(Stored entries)
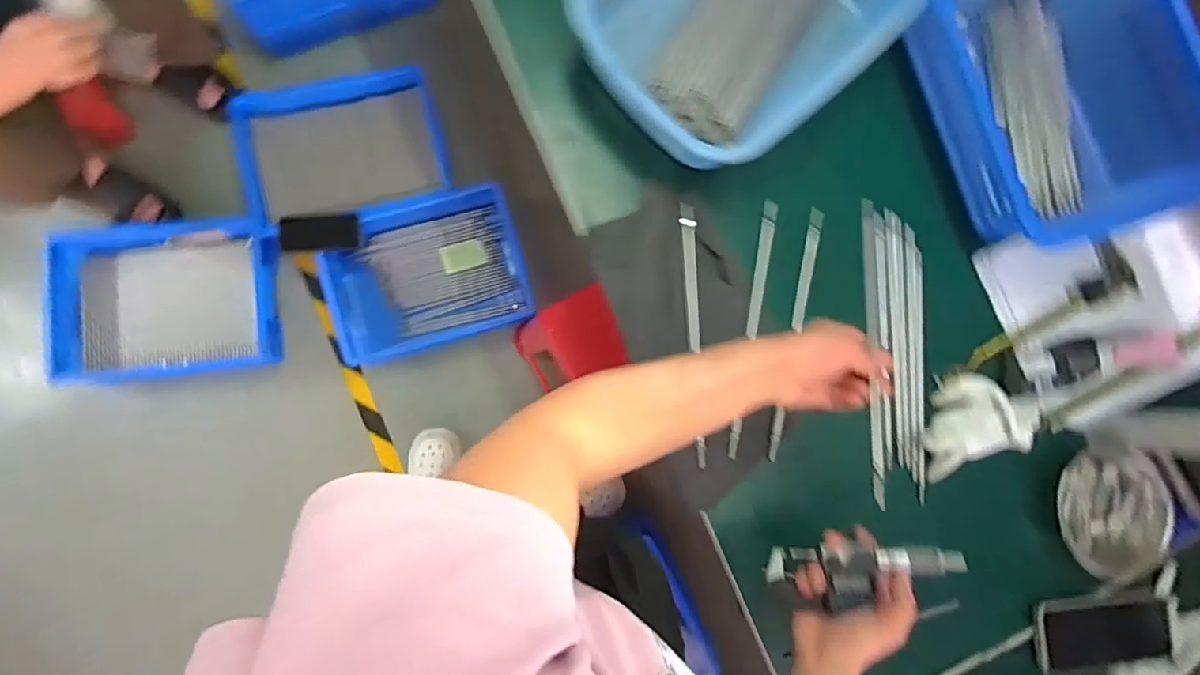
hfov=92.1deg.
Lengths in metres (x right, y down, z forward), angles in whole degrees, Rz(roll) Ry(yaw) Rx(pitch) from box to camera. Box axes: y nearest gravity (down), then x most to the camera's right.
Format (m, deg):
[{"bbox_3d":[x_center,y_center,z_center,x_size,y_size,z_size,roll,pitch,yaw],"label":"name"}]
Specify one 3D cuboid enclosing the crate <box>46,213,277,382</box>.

_Exercise_
Your task is to repeat the records exactly. Images do not belong in the copy.

_Exercise result_
hfov=92.1deg.
Lengths in metres (x right, y down, z forward), angles in whole degrees, Rz(roll) Ry(yaw) Rx(pitch) from box to camera. Box axes: y nearest gravity (down), then x most to the camera's right.
Format (m, deg):
[{"bbox_3d":[x_center,y_center,z_center,x_size,y_size,z_size,roll,pitch,yaw],"label":"name"}]
Specify one 3D cuboid enclosing the crate <box>46,213,277,382</box>.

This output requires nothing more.